▶ [Material for this exercise]:
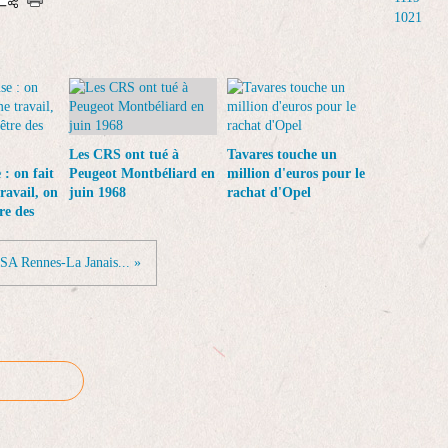
1021
Les CRS ont tué à
Tavares touche un
: on fait
Peugeot Montbéliard en
million d'euros pour le
ravail, on
juin 1968
rachat d'Opel
re des
SA Rennes-La Janais... »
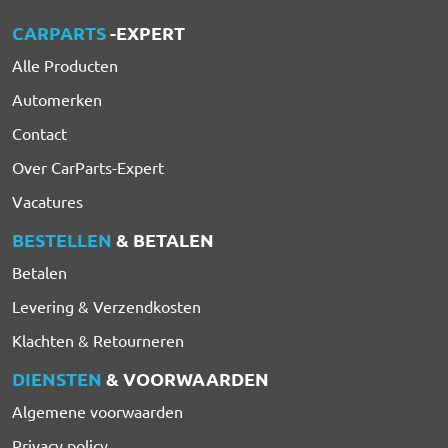
CARPARTS
-EXPERT
Alle Producten
Automerken
Contact
Over CarParts-Expert
Vacatures
BESTELLEN
& BETALEN
Betalen
Levering & Verzendkosten
Klachten & Retourneren
DIENSTEN
& VOORWAARDEN
Algemene voorwaarden
Privacy policy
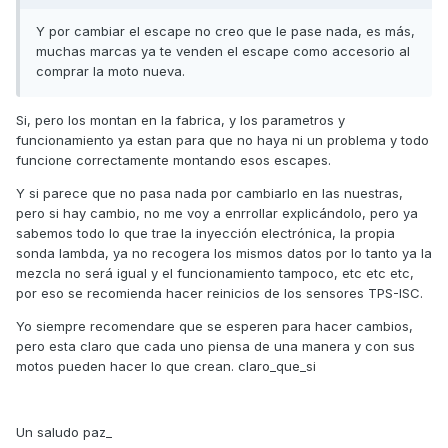
Y por cambiar el escape no creo que le pase nada, es más,
muchas marcas ya te venden el escape como accesorio al
comprar la moto nueva.
Si, pero los montan en la fabrica, y los parametros y
funcionamiento ya estan para que no haya ni un problema y todo
funcione correctamente montando esos escapes.
Y si parece que no pasa nada por cambiarlo en las nuestras,
pero si hay cambio, no me voy a enrrollar explicándolo, pero ya
sabemos todo lo que trae la inyección electrónica, la propia
sonda lambda, ya no recogera los mismos datos por lo tanto ya la
mezcla no será igual y el funcionamiento tampoco, etc etc etc,
por eso se recomienda hacer reinicios de los sensores TPS-ISC.
Yo siempre recomendare que se esperen para hacer cambios,
pero esta claro que cada uno piensa de una manera y con sus
motos pueden hacer lo que crean. claro_que_si
Un saludo paz_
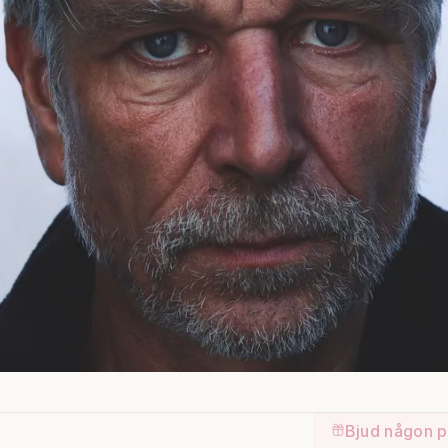
Bjud någon p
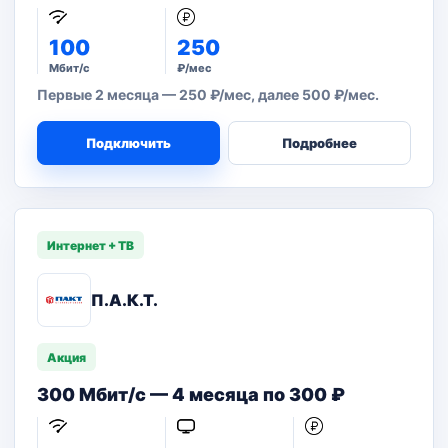
100
250
Мбит/с
₽/мес
Первые 2 месяца — 250 ₽/мес, далее 500 ₽/мес.
Подключить
Подробнее
Интернет + ТВ
П.А.К.Т.
Акция
300 Мбит/с — 4 месяца по 300 ₽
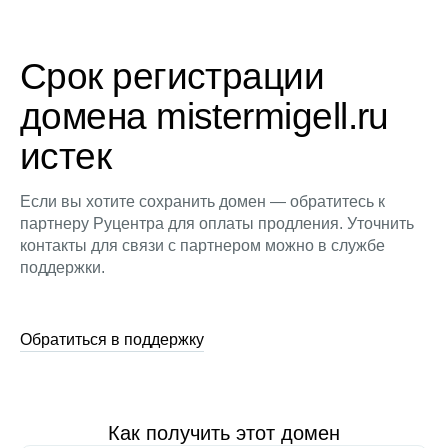
Срок регистрации
домена mistermigell.ru
истек
Если вы хотите сохранить домен — обратитесь к
партнеру Руцентра для оплаты продления. Уточнить
контакты для связи с партнером можно в службе
поддержки.
Обратиться в поддержку
Как получить этот домен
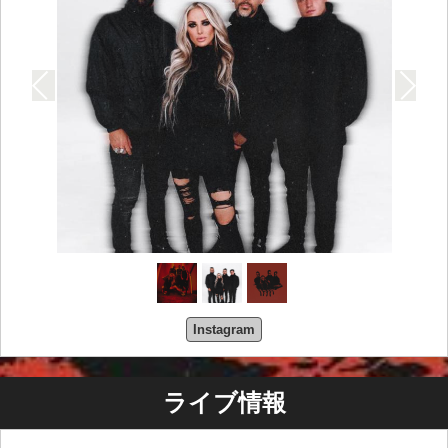
Instagram
ライブ情報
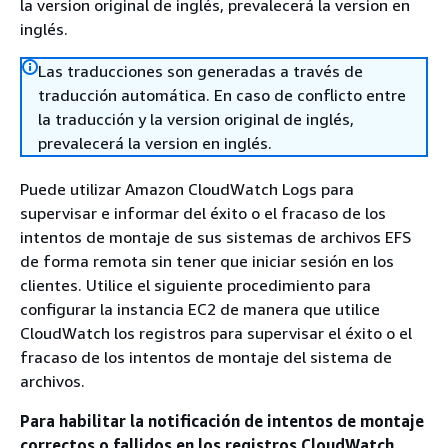
la version original de inglés, prevalecerá la version en
inglés.
Las traducciones son generadas a través de
traducción automática. En caso de conflicto entre
la traducción y la version original de inglés,
prevalecerá la version en inglés.
Puede utilizar Amazon CloudWatch Logs para
supervisar e informar del éxito o el fracaso de los
intentos de montaje de sus sistemas de archivos EFS
de forma remota sin tener que iniciar sesión en los
clientes. Utilice el siguiente procedimiento para
configurar la instancia EC2 de manera que utilice
CloudWatch los registros para supervisar el éxito o el
fracaso de los intentos de montaje del sistema de
archivos.
Para habilitar la notificación de intentos de montaje
correctos o fallidos en los registros CloudWatch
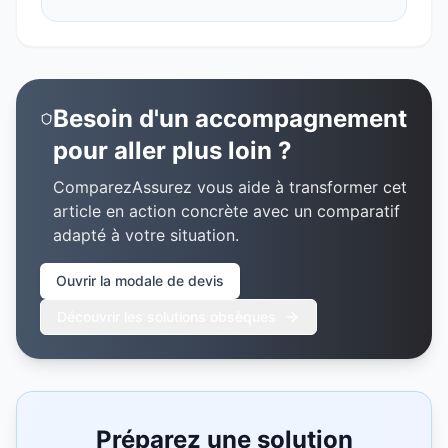
Besoin d'un accompagnement
pour aller plus loin ?
ComparezAssurez vous aide à transformer cet
article en action concrète avec un comparatif
adapté à votre situation.
Ouvrir la modale de devis
Découvrir les solutions obsèques
Préparez une solution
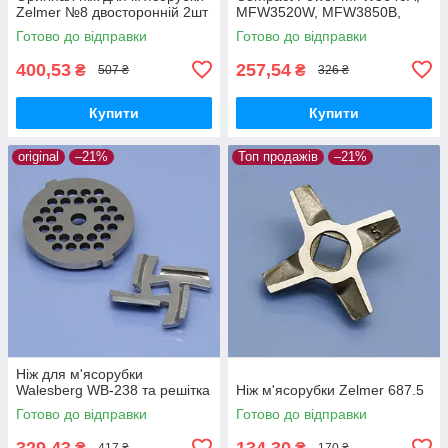
Zelmer №8 двосторонній 2шт
MFW3520W, MFW3850B,
MFW3600W, MFW3502,
Готово до відправки
Готово до відправки
MFW3540W, MFW3630A,
MFW3612A
400,53
257,54
₴
₴
507 ₴
326 ₴
Купити
Купити
original
–21%
Топ продажів
–21%
Ніж для м'ясорубки
Walesberg WB-238 та решітка
Ніж м'ясорубки Zelmer 687.5
Готово до відправки
Готово до відправки
329,43
134,30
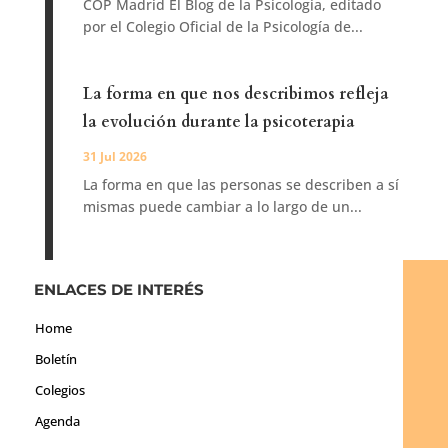
COP Madrid El Blog de la Psicología, editado
por el Colegio Oficial de la Psicología de...
La forma en que nos describimos refleja
la evolución durante la psicoterapia
31 Jul 2026
La forma en que las personas se describen a sí
mismas puede cambiar a lo largo de un...
ENLACES DE INTERÉS
Home
Boletín
Colegios
Agenda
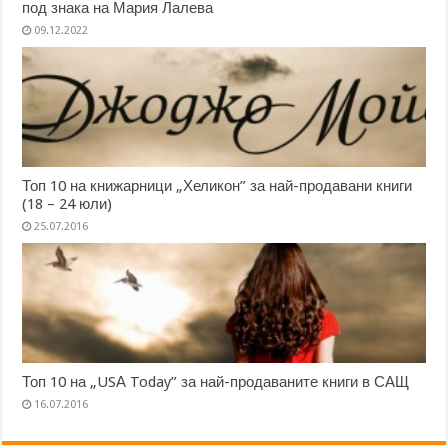
под знака на Мария Лалева
09.12.2022
Топ 10 на книжарници „Хеликон” за най-продавани книги
(18 – 24 юли)
25.07.2016
Топ 10 на „USА Today” за най-продаваните книги в САЩ
16.07.2016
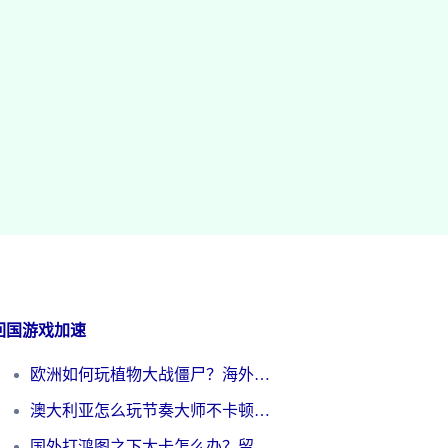
回国游戏加速
欧洲如何玩植物大战僵尸？海外党国服游戏加速避坑指南（附实测对比）
澳大利亚怎么玩节奏大师不卡顿？海外党国服游戏加速终极指南
国外打鸿图之下太卡怎么办？留学生亲测有效的国服游戏加速方案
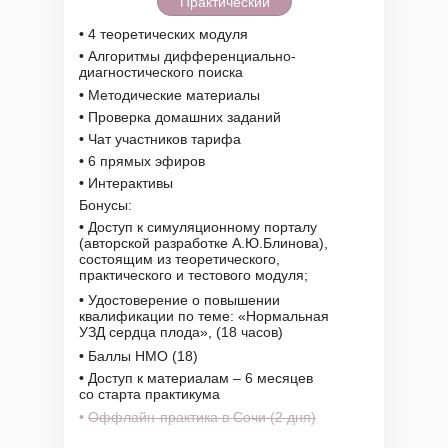
Практический
•
4 теоретических модуля
•
Алгоритмы дифференциально-
диагностического поиска
•
Методические материалы
•
Проверка домашних заданий
•
Чат участников тарифа
•
6 прямых эфиров
•
Интерактивы
Бонусы:
•
Доступ к симуляционному порталу
(авторской разработке А.Ю.Блинова),
состоящим из теоретического,
практического и тестового модуля;
•
Удостоверение о повышении
квалификации по теме: «Нормальная
УЗД сердца плода», (18 часов)
•
Баллы НМО (18)
•
Доступ к материалам – 6 месяцев
со старта практикума
•
Оффлайн-практика в Сочи (2 дня)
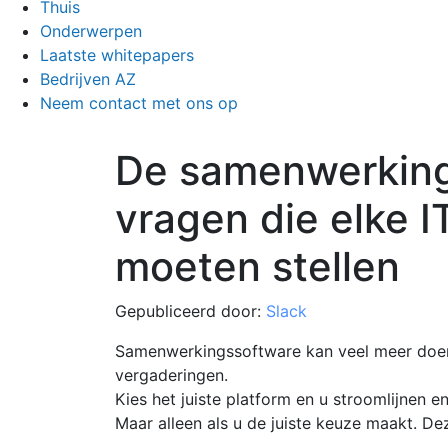
Thuis
Onderwerpen
Laatste whitepapers
Bedrijven AZ
Neem contact met ons op
De samenwerkings
vragen die elke I
moeten stellen
Gepubliceerd door:
Slack
Samenwerkingssoftware kan veel meer doen
vergaderingen.
Kies het juiste platform en u stroomlijnen en
Maar alleen als u de juiste keuze maakt. De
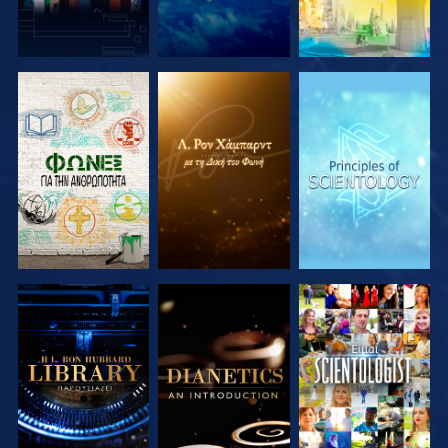
ΕΞΕΡΕΥΝΗΣΤΕ
ΕΞΕΡΕΥΝΗΣΤΕ
ΕΞΕΡΕΥΝΗΣΤΕ
ΤΗ ΣΕΙΡΑ
ΤΗ ΣΕΙΡΑ
ΤΗ ΣΕΙΡΑ
ΕΞΕΡΕΥΝΗΣΤΕ
ΕΞΕΡΕΥΝΗΣΤΕ
ΠΑΡΑΚΟΛΟΥΘΗΣΤΕ
ΤΗ ΣΕΙΡΑ
ΤΗ ΣΕΙΡΑ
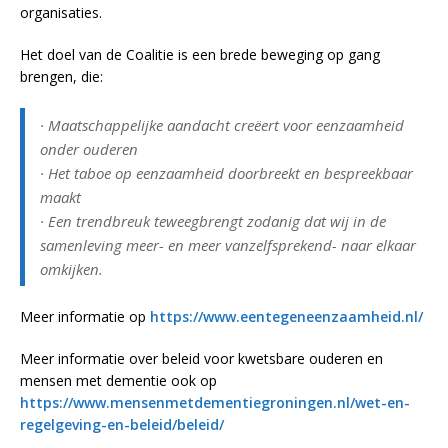
organisaties.
Het doel van de Coalitie is een brede beweging op gang
brengen, die:
· Maatschappelijke aandacht creëert voor eenzaamheid
onder ouderen
· Het taboe op eenzaamheid doorbreekt en bespreekbaar
maakt
· Een trendbreuk teweegbrengt zodanig dat wij in de
samenleving meer- en meer vanzelfsprekend- naar elkaar
omkijken.
Meer informatie op
https://www.eentegeneenzaamheid.nl/
Meer informatie over beleid voor kwetsbare ouderen en
mensen met dementie ook op
https://www.mensenmetdementiegroningen.nl/wet-en-
regelgeving-en-beleid/beleid/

▶ [Aim of the exercise]:
Each line of the data above is to be output exactly; the pictures are not to appear.

▶ [Task answer]:
1021
Les CRS ont tué à
Tavares touche un
: on fait
Peugeot Montbéliard en
million d'euros pour le
ravail, on
juin 1968
rachat d'Opel
re des
SA Rennes-La Janais... »
CARPARTS
-EXPERT
Alle Producten
Automerken
Contact
Over CarParts-Expert
Vacatures
BESTELLEN
& BETALEN
Betalen
Levering & Verzendkosten
Klachten & Retourneren
DIENSTEN
& VOORWAARDEN
Algemene voorwaarden
Privacy policy
Y por cambiar el escape no creo que le pase nada, es más,
muchas marcas ya te venden el escape como accesorio al
comprar la moto nueva.
Si, pero los montan en la fabrica, y los parametros y
funcionamiento ya estan para que no haya ni un problema y todo
funcione correctamente montando esos escapes.
Y si parece que no pasa nada por cambiarlo en las nuestras,
pero si hay cambio, no me voy a enrrollar explicándolo, pero ya
sabemos todo lo que trae la inyección electrónica, la propia
sonda lambda, ya no recogera los mismos datos por lo tanto ya la
mezcla no será igual y el funcionamiento tampoco, etc etc etc,
por eso se recomienda hacer reinicios de los sensores TPS-ISC.
Yo siempre recomendare que se esperen para hacer cambios,
pero esta claro que cada uno piensa de una manera y con sus
motos pueden hacer lo que crean. claro_que_si
Un saludo paz_
Bjud någon p
100
250
Мбит/с
₽/мес
Первые 2 месяца — 250 ₽/мес, далее 500 ₽/мес.
Подключить
Подробнее
Интернет + ТВ
П.А.К.Т.
Акция
300 Мбит/с — 4 месяца по 300 ₽
Срок регистрации
домена mistermigell.ru
истек
Если вы хотите сохранить домен — обратитесь к
партнеру Руцентра для оплаты продления. Уточнить
контакты для связи с партнером можно в службе
поддержки.
Обратиться в поддержку
Как получить этот домен
Instagram
ライブ情報
la version original de inglés, prevalecerá la version en
inglés.
Las traducciones son generadas a través de
traducción automática. En caso de conflicto entre
la traducción y la version original de inglés,
prevalecerá la version en inglés.
Puede utilizar Amazon CloudWatch Logs para
supervisar e informar del éxito o el fracaso de los
intentos de montaje de sus sistemas de archivos EFS
de forma remota sin tener que iniciar sesión en los
clientes. Utilice el siguiente procedimiento para
configurar la instancia EC2 de manera que utilice
CloudWatch los registros para supervisar el éxito o el
fracaso de los intentos de montaje del sistema de
archivos.
Para habilitar la notificación de intentos de montaje
correctos o fallidos en los registros CloudWatch
Besoin d'un accompagnement
pour aller plus loin ?
ComparezAssurez vous aide à transformer cet
article en action concrète avec un comparatif
adapté à votre situation.
Ouvrir la modale de devis
Découvrir les solutions obsèques
Préparez une solution
Zelmer №8 двосторонній 2шт
MFW3520W, MFW3850B,
MFW3600W, MFW3502,
Готово до відправки
Готово до відправки
MFW3540W, MFW3630A,
MFW3612A
400,53
257,54
₴
₴
507 ₴
326 ₴
Купити
Купити
original
–21%
Топ продажів
–21%
Ніж для м'ясорубки
Walesberg WB-238 та решітка
Ніж м'ясорубки Zelmer 687.5
Готово до відправки
Готово до відправки
329,43
134,30
COP Madrid El Blog de la Psicología, editado
por el Colegio Oficial de la Psicología de...
La forma en que nos describimos refleja
la evolución durante la psicoterapia
31 Jul 2026
La forma en que las personas se describen a sí
mismas puede cambiar a lo largo de un...
ENLACES DE INTERÉS
Home
Boletín
Colegios
Agenda
под знака на Мария Лалева
09.12.2022
Топ 10 на книжарници „Хеликон” за най-продавани книги
(18 – 24 юли)
25.07.2016
Топ 10 на „USА Today” за най-продаваните книги в САЩ
16.07.2016
回国游戏加速
欧洲如何玩植物大战僵尸？海外党国服游戏加速避坑指南（附实测对比）
澳大利亚怎么玩节奏大师不卡顿？海外党国服游戏加速终极指南
国外打鸿图之下太卡怎么办？留学生亲测有效的国服游戏加速方案
Практический
•
4 теоретических модуля
•
Алгоритмы дифференциально-
диагностического поиска
•
Методические материалы
•
Проверка домашних заданий
•
Чат участников тарифа
•
6 прямых эфиров
•
Интерактивы
Бонусы:
•
Доступ к симуляционному порталу
(авторской разработке А.Ю.Блинова),
состоящим из теоретического,
практического и тестового модуля;
•
Удостоверение о повышении
квалификации по теме: «Нормальная
УЗД сердца плода», (18 часов)
•
Баллы НМО (18)
•
Доступ к материалам – 6 месяцев
со старта практикума
•
Оффлайн-практика в Сочи (2 дня)
Thuis
Onderwerpen
Laatste whitepapers
Bedrijven AZ
Neem contact met ons op
De samenwerkings
vragen die elke I
moeten stellen
Gepubliceerd door:
Slack
Samenwerkingssoftware kan veel meer doen
vergaderingen.
Kies het juiste platform en u stroomlijnen en
Maar alleen als u de juiste keuze maakt. De
ΕΞΕΡΕΥΝΗΣΤΕ
ΕΞΕΡΕΥΝΗΣΤΕ
ΕΞΕΡΕΥΝΗΣΤΕ
ΤΗ ΣΕΙΡΑ
ΤΗ ΣΕΙΡΑ
ΤΗ ΣΕΙΡΑ
ΕΞΕΡΕΥΝΗΣΤΕ
ΕΞΕΡΕΥΝΗΣΤΕ
ΠΑΡΑΚΟΛΟΥΘΗΣΤΕ
ΤΗ ΣΕΙΡΑ
ΤΗ ΣΕΙΡΑ
organisaties.
Het doel van de Coalitie is een brede beweging op gang
brengen, die:
· Maatschappelijke aandacht creëert voor eenzaamheid
onder ouderen
· Het taboe op eenzaamheid doorbreekt en bespreekbaar
maakt
· Een trendbreuk teweegbrengt zodanig dat wij in de
samenleving meer- en meer vanzelfsprekend- naar elkaar
omkijken.
Meer informatie op
https://www.eentegeneenzaamheid.nl/
Meer informatie over beleid voor kwetsbare ouderen en
mensen met dementie ook op
https://www.mensenmetdementiegroningen.nl/wet-en-
regelgeving-en-beleid/beleid/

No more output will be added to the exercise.